This directory holds three useful sets of scripts
- the perl scripts that I used to get the FAQ html files from ohio state.
- ftplib.pl
- url.pl
- w3get.orig - original netsrc
- hget
- w3get - tweaked src for my site...
- w3get.perl
- cleanup script to correct links for html files obtained using w3get
to the setup on my machine
- cleanupURL ( copies and cleanups dir contents to cwd )
- cleanupURLf ( copies and cleanups named files to cwd )
- perl script to convert man pages to html
- man2html ( original netsrc )
- tk2html ( tweaked version of above that can be run in the
tcl/tk doc dir, that also strips trailing change bars )
What I do to get FAQ files fm ohio state
1) Get files ( copies to dir ~/tmp/html_get )

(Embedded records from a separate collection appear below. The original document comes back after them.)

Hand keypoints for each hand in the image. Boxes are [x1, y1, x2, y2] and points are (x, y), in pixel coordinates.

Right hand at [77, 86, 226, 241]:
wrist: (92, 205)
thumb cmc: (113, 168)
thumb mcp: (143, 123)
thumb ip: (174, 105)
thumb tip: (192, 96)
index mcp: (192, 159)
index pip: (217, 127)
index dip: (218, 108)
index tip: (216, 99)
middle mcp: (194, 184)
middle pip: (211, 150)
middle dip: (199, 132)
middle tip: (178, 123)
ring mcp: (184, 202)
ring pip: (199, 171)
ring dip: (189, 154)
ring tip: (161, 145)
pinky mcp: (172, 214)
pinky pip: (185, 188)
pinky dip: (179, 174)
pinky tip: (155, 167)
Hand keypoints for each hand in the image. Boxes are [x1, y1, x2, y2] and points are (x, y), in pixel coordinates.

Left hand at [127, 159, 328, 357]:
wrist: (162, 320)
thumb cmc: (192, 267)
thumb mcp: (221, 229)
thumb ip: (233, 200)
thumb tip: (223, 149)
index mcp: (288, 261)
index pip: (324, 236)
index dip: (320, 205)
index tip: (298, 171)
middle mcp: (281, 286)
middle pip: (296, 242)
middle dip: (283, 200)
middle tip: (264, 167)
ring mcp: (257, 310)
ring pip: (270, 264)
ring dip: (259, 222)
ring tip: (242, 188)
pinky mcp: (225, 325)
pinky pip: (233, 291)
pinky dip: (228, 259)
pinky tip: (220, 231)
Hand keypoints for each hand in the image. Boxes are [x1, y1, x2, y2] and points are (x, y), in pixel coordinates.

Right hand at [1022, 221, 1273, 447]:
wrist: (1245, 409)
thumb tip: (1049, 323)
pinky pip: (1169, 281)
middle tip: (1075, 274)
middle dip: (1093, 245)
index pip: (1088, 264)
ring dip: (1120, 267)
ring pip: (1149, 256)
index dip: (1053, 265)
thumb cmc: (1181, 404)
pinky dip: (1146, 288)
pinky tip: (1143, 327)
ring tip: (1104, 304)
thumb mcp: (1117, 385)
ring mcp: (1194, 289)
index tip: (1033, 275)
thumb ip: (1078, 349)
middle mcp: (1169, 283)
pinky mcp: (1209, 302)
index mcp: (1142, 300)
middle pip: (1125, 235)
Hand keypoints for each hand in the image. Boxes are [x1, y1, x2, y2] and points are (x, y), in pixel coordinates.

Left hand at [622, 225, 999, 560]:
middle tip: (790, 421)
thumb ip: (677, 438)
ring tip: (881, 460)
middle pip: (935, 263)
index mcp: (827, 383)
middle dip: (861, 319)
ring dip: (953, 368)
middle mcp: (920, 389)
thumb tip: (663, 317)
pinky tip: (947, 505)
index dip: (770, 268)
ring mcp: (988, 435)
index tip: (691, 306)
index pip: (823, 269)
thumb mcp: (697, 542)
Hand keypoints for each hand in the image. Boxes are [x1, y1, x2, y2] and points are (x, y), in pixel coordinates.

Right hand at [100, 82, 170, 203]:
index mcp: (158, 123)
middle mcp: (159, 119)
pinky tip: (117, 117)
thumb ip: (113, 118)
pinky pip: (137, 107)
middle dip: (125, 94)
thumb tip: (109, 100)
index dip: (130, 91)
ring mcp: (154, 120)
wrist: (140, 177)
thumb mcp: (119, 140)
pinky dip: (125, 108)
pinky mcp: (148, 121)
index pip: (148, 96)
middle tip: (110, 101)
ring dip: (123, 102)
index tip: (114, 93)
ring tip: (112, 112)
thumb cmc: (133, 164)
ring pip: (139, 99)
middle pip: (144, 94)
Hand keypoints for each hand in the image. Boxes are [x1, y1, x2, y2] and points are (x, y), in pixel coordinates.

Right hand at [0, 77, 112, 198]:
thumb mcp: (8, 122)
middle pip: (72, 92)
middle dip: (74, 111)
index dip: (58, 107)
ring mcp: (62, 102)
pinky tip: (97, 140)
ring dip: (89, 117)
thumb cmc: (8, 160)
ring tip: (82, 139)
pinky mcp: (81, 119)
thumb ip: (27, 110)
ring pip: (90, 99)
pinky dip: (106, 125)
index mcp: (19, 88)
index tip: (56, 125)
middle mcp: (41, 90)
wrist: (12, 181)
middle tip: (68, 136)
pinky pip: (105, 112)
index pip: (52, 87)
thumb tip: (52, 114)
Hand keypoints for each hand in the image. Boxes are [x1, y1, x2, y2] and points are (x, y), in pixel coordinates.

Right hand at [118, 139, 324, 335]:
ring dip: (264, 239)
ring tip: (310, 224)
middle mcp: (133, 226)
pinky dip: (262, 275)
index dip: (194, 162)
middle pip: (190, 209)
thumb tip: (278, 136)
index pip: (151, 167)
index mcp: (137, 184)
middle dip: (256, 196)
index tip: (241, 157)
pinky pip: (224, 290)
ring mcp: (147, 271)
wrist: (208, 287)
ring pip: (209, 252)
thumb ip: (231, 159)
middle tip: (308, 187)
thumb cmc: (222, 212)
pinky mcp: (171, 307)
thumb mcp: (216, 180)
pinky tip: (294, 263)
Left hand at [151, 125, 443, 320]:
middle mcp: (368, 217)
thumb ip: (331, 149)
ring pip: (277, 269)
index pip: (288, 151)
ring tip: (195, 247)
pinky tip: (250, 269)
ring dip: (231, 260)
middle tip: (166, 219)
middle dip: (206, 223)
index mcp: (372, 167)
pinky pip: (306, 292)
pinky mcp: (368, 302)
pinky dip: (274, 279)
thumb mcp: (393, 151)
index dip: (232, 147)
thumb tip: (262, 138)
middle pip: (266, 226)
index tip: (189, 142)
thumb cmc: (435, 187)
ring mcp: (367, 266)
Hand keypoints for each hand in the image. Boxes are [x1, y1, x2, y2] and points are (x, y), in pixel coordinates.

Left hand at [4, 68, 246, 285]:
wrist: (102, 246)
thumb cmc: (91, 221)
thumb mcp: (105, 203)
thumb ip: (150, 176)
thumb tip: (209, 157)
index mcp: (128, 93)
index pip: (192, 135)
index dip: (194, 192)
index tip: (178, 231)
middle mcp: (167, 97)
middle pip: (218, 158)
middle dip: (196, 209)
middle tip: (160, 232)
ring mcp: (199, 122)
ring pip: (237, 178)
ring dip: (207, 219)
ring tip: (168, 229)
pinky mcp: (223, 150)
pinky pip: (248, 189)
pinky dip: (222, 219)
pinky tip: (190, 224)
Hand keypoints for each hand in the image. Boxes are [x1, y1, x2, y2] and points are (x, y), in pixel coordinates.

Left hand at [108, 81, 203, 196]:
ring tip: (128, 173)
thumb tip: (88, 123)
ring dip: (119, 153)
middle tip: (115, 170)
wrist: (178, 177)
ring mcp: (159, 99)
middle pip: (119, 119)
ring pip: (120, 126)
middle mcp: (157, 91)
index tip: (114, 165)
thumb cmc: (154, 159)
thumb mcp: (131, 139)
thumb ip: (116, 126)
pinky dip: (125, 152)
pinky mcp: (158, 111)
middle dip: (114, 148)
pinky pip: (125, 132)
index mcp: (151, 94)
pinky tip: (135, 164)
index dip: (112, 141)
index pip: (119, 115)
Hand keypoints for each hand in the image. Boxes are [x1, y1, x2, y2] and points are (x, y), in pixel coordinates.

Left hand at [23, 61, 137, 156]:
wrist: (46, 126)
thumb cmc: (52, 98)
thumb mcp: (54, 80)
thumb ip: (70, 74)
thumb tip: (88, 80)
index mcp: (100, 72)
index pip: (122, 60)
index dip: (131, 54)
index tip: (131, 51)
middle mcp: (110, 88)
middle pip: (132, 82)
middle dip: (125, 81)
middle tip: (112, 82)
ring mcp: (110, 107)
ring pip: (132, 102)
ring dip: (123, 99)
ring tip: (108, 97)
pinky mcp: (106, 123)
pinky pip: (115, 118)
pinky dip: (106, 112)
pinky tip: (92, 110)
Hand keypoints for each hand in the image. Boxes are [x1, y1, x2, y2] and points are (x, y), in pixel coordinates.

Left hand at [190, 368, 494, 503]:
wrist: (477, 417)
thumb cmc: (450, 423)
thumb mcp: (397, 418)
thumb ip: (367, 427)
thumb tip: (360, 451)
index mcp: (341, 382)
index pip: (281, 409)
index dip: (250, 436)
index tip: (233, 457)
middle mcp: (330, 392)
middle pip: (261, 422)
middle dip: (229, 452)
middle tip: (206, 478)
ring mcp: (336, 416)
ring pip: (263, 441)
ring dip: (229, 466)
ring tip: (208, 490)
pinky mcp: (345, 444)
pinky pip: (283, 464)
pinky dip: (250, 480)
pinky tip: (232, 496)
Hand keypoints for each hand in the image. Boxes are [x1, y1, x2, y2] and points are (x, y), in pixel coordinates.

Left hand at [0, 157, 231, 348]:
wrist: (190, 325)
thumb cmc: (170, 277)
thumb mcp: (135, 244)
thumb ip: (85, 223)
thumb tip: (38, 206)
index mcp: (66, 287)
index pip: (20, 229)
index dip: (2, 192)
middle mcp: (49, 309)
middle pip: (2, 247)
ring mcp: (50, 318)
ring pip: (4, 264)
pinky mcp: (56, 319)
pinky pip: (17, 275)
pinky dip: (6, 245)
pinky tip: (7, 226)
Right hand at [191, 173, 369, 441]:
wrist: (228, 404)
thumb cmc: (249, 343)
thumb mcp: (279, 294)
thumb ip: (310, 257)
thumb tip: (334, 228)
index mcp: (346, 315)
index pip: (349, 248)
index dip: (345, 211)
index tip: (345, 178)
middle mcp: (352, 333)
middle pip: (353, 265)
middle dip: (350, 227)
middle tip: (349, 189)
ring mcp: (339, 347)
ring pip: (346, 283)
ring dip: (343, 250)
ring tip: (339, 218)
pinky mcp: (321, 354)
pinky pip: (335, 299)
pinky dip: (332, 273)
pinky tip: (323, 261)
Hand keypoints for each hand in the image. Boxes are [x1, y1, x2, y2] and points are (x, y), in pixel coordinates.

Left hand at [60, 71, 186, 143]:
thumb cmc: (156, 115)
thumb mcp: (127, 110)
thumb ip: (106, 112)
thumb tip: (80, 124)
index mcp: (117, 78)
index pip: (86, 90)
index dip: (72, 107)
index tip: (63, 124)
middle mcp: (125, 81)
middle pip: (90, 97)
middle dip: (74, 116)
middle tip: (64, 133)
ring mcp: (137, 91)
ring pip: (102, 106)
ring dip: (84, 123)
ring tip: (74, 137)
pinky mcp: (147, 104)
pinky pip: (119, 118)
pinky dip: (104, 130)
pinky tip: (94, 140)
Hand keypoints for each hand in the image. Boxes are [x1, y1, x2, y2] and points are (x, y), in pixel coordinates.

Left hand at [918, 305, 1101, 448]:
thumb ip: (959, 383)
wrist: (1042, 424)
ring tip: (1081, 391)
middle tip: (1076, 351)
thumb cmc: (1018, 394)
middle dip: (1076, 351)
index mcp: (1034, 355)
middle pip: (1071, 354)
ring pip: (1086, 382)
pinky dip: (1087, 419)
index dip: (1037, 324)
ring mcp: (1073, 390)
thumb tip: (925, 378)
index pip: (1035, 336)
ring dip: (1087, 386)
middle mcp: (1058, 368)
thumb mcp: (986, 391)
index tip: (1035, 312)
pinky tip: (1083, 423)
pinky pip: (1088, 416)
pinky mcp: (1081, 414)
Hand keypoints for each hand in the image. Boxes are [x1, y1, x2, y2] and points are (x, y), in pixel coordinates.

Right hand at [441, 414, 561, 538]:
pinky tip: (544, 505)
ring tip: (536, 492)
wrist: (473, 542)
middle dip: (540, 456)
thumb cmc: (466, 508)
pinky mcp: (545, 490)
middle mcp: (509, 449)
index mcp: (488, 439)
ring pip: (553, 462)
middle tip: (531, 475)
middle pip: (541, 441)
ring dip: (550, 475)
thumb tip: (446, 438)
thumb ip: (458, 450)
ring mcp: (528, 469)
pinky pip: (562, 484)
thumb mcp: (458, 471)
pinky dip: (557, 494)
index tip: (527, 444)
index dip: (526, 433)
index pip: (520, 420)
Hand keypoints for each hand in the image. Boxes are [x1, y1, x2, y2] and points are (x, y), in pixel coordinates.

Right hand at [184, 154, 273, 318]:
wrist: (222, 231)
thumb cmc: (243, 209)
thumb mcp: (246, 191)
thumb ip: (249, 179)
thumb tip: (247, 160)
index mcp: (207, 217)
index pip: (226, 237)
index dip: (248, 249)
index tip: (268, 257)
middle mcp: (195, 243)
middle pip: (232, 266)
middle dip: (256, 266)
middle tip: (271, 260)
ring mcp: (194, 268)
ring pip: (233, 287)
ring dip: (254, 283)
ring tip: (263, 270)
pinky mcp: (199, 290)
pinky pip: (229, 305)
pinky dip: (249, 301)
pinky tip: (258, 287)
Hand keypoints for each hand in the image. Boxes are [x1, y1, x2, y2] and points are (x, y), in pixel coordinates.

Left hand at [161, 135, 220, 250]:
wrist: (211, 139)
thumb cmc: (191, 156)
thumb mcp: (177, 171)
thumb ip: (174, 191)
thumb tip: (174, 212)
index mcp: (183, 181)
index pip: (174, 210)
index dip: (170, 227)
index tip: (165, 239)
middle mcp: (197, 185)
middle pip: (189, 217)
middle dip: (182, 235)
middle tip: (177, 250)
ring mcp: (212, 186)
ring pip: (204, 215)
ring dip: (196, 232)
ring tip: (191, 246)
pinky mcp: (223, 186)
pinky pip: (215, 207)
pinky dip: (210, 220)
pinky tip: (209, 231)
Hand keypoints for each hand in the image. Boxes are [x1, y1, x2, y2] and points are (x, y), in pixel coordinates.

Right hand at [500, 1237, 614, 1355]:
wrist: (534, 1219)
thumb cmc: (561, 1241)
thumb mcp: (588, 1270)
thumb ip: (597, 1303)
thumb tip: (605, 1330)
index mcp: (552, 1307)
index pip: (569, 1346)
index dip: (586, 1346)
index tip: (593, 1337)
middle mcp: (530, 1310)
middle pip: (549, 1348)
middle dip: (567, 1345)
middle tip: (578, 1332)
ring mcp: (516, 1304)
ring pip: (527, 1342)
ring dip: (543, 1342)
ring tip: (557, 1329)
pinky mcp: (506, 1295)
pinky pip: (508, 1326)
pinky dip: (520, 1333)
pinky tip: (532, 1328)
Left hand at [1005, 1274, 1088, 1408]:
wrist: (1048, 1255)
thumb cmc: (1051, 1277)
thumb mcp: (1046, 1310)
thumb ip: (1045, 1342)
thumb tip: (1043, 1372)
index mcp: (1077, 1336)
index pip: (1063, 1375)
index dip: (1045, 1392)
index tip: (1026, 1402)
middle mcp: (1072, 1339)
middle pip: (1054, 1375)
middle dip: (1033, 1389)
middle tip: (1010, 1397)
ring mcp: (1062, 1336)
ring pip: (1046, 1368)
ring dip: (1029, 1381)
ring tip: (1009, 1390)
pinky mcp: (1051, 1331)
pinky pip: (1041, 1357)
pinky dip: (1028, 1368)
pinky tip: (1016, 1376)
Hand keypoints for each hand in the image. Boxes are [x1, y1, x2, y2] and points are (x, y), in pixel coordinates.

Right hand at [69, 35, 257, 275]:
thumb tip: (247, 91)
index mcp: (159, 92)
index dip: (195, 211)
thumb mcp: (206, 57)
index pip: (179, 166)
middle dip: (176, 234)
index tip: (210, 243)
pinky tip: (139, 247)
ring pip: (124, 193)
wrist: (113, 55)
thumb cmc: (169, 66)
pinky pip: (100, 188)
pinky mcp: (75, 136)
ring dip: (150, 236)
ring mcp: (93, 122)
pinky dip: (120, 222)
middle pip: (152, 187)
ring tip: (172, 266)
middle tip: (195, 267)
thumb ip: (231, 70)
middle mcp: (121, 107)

w3get http://www.cis.ohio-state.edu:80/hypertext/faq/usenet/tcl-faq/part1/faq.html
w3get http://www.cis.ohio-state.edu:80/hypertext/faq/usenet/tcl-faq/part3/faq.html
w3get http://www.cis.ohio-state.edu:80/hypertext/faq/usenet/tcl-faq/part4/faq.html
w3get http://www.cis.ohio-state.edu:80/hypertext/faq/usenet/tcl-faq/part5/faq.html
w3get http://www.cis.ohio-state.edu:80/hypertext/faq/usenet/tcl-faq/part2/faq.html
( part2 is largest ).
2) Retry after a short pause if get connection errors
Can break when tries to reget existing files or just let run
Ignore errors re imperfectly formed https for ftp files
3) Copy got files to working dir correcting addresses on way
self references within FAQ are converted from absolute to relative refs
cd to target dir ( ~hops/doc/xmosaic/tcl/TclFAQ/part[1234] )
cd /part1
../../w3g/cleanupURL ~/tmp/html_get/www.cis:80/hypertext/faq/usenet/tcl-faq/part1
cd ../part2
../../w3g/cleanupURL ~/tmp/html_get/www.cis:80/hypertext/faq/usenet/tcl-faq/part2
cd ../part3
../../w3g/cleanupURL ~/tmp/html_get/www.cis:80/hypertext/faq/usenet/tcl-faq/part3
cd ../part4
../../w3g/cleanupURL ~/tmp/html_get/www.cis:80/hypertext/faq/usenet/tcl-faq/part4
4) check refs are correct reading fm mosaic.....
6) Make tar file and ftp to harbor
Update external WWW site.
7) Done....